Vendredi 29 mai, un premier comité interministériel s'est réuni pour aborder la lutte contre le crime organisé. Le Premier ministre a clairement exprimé son mécontentement face aux propositions de ses ministres, rapporte Le Parisien.
Retour à la case départ. Ce même jour, alors qu’il présidait ce comité crucial sur le narcotrafic, Sébastien Lecornu a fait état de sa colère envers les onze membres du gouvernement présents, selon les sources de Le Parisien.
"Le compte n'y est pas", aurait-il déclaré, reflétant sa déception quant aux mesures proposées. "Les solutions présentées sont techniques et insuffisantes. Nous avons besoin d’un changement de braquet. Ce n’est pas qu’un sujet pour le ministre de l’Intérieur Laurent Nuñez et le Garde des Sceaux Gérald Darmanin", a-t-il précisé, comme l’indique son entourage, rapporté par Libération.

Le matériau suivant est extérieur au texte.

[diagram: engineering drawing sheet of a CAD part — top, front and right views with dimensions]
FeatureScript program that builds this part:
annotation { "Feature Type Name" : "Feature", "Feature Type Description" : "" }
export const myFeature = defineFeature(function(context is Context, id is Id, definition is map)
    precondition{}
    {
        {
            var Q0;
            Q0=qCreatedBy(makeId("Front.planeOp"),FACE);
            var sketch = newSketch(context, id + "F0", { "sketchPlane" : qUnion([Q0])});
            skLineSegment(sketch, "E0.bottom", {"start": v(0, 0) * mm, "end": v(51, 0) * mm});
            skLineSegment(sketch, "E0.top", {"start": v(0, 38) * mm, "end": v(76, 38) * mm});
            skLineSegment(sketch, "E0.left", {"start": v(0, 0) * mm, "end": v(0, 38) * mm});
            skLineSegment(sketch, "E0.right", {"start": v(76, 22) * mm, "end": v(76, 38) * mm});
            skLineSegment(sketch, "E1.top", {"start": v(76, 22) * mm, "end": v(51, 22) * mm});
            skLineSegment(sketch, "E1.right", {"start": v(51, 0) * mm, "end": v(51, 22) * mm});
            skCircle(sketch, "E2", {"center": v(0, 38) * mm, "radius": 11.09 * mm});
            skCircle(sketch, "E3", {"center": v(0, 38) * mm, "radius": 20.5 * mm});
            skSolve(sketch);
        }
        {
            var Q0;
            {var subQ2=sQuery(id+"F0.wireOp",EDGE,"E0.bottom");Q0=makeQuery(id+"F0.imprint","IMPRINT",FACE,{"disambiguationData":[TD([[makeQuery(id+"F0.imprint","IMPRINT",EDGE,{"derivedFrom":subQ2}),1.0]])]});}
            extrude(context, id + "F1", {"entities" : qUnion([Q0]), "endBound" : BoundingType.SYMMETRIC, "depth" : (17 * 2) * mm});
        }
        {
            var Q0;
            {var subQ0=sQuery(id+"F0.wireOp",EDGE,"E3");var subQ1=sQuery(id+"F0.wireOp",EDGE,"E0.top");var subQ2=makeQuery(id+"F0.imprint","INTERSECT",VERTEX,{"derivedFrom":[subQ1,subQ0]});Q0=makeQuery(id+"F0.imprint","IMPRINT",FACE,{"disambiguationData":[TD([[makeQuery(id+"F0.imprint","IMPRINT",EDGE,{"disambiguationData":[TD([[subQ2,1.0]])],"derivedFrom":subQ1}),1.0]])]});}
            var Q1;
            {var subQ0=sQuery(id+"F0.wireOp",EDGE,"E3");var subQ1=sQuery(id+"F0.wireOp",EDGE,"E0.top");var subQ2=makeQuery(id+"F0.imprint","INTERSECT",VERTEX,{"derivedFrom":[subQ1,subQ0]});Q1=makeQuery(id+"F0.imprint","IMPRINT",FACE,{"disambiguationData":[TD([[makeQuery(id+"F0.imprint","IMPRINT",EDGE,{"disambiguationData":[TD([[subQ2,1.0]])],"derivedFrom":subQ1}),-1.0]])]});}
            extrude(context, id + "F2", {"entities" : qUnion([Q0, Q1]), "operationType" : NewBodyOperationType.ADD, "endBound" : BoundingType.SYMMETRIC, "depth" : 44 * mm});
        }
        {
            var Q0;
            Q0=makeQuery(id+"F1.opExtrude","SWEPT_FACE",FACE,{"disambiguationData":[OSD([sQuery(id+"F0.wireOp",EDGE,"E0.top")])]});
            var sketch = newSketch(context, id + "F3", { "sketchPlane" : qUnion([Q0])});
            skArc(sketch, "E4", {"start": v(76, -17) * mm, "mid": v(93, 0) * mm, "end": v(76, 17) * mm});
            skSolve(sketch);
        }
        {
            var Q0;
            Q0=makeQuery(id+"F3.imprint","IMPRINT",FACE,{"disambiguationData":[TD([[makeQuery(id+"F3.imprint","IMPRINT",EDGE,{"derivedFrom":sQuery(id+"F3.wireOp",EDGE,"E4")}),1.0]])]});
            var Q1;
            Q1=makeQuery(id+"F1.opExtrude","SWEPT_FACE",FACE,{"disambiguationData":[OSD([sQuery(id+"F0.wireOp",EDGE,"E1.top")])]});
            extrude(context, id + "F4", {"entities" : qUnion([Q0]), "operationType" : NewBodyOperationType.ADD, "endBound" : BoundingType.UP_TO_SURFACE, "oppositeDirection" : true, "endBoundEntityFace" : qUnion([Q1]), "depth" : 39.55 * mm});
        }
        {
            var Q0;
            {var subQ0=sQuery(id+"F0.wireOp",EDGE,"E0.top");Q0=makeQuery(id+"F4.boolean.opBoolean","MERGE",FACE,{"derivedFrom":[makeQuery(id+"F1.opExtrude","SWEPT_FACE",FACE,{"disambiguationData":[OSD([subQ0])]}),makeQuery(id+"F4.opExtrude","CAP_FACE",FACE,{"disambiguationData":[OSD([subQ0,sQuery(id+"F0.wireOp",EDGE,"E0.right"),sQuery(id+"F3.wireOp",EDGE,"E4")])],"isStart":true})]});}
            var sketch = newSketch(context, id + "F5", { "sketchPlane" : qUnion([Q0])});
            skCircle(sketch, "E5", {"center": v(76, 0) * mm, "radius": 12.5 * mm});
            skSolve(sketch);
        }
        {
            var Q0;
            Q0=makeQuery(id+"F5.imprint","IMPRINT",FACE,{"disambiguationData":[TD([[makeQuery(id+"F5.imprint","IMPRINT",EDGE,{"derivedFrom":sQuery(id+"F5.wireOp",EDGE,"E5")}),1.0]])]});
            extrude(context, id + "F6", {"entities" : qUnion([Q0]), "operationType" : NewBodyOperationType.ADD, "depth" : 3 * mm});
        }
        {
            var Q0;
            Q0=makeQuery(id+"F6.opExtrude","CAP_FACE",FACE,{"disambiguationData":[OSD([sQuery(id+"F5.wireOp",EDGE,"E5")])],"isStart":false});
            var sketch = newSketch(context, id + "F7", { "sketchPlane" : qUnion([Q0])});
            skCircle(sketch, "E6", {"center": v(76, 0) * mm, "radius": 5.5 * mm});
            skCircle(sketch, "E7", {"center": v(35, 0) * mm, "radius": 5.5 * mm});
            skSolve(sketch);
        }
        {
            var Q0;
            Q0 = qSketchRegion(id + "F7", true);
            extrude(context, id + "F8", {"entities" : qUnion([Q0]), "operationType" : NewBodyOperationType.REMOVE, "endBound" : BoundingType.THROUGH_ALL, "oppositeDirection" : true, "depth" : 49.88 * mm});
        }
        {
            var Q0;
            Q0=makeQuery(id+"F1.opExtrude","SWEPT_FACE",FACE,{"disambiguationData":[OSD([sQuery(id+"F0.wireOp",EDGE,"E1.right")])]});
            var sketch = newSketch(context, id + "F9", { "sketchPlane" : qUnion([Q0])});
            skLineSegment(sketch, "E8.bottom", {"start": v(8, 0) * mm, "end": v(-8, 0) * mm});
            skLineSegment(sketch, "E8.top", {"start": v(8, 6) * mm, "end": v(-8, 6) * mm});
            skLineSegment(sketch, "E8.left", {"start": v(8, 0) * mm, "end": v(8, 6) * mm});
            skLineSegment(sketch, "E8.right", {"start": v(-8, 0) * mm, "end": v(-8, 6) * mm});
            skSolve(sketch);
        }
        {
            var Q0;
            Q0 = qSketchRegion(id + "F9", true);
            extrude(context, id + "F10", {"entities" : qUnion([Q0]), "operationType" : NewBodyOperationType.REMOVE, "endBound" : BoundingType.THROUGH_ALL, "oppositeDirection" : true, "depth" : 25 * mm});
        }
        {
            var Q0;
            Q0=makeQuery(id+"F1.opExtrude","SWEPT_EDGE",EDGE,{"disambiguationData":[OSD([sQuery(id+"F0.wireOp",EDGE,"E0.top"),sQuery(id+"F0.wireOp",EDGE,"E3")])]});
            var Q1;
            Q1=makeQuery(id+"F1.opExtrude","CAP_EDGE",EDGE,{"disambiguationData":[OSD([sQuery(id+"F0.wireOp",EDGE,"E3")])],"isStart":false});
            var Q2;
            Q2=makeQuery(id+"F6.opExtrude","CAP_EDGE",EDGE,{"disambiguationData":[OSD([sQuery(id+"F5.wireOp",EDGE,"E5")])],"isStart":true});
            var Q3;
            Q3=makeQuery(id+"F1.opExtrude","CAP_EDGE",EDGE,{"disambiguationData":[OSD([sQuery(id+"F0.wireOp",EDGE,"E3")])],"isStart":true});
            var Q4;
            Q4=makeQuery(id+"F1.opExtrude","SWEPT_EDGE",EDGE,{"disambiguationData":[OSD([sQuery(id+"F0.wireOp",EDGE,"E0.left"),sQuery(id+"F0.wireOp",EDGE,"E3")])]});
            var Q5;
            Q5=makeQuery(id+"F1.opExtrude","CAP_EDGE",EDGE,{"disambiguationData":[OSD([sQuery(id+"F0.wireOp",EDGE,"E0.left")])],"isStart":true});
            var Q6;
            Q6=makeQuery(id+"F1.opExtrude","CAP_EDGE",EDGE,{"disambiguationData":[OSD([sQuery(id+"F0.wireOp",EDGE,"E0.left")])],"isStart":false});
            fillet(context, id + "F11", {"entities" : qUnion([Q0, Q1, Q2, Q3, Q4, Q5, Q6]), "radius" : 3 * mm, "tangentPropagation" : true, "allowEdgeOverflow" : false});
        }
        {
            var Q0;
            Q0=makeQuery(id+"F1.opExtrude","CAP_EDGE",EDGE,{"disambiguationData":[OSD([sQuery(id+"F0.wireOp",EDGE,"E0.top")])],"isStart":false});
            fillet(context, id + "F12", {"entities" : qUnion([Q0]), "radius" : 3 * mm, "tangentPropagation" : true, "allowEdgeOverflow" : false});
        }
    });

La conférence de presse annulée
Parmi les multiples enjeux soulevés, Sébastien Lecornu a critiqué le manque de prise en compte des stratégies criminelles. "Comme d’habitude, on se concentre sur les outils alors qu’il y a un enjeu majeur de compréhension de notre adversaire", a-t-il souligné, selon des sources proches du dossier, cités par Le Parisien. La situation a conduit à un report de la conférence de presse prévue, ce qui témoigne de l’urgence de la situation.
Les membres du gouvernement présents, dont Laurent Nuñez, Gérald Darmanin, Jean-Pierre Farandou et Jean-Noël Barrot, devront retravailler leurs propositions en vue d’un prochain comité Interministériel prévu dans les semaines à venir, comme l’explique TV5 Monde Info. Les attentes sont désormais élevées pour une réponse plus robuste à la menace croissante du narcotrafic.